The cornerstones of a viable network are trust and ubiquity, but this is no easy task. MNOs not only need to find the appropriate partners, they also need to make the ecosystem relevant to the daily lives of their users. This can be done by capturing the various financial practices that constitute daily life, and by monitoring so-called unintended uses. One of the clearest examples of this – the use of M-PESA for the safe-storage of money suggests a latent demand for particular types of services, such as savings. By capturing and integrating these practices, MNOs increase the likelihood that their ecosystem will sustainable.
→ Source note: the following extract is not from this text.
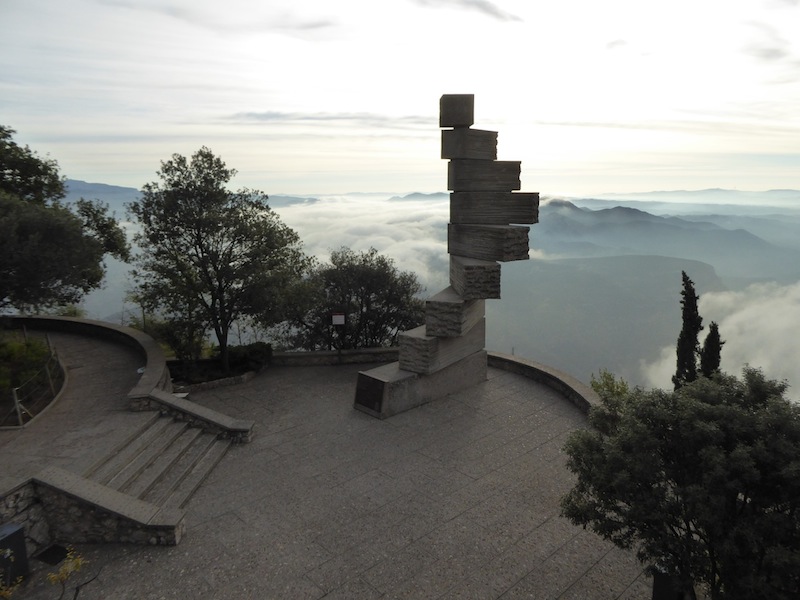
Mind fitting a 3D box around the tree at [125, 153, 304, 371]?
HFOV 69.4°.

There are other ways to ensure sustainability. That is, through education initiatives targeting financial literacy. In the context of the mobile ecosystems this term has several meanings. At a more basic level, it could mean providing users with information regarding the various features of the application and could also mean explaining how these features can be navigated. Such initiatives are beneficial because they take some of the burden for education away from the retail agents handling cash-in and cash-out transactions. But financial education can be taken beyond lessons of simple usability, and involve those of better money management. These projects could teach the poor how to initiate savings plans, make strategic investment decisions, or seek out credit from formal financial institutions. If done properly, they could raise financial awareness and, in some cases, have positive implications for the livelihoods of poor users.

Achieving a sufficient level of financial literacy is not an easy task – what to teach, and how to teach it, takes both time and money and whilst the onus of providing (consumer) education leans towards the service provider the boundaries of this responsibility are not clear. As such MNOs may not always be interested in such an investment. However by raising the level of financial and service literacy such initiatives will have substantial benefits for the MNO in the long run: on a personal level people are more willing to invest time and effort in using a wide range of services because there is a clear benefit; and within the broader society – that people are aware of the kinds of services that are available to them.

An increase in service use will not without its consequences – the integration of financial practices into the ecosystem makes them both more visible and more traceable, especially in countries where the majority of economic activity is currently informal.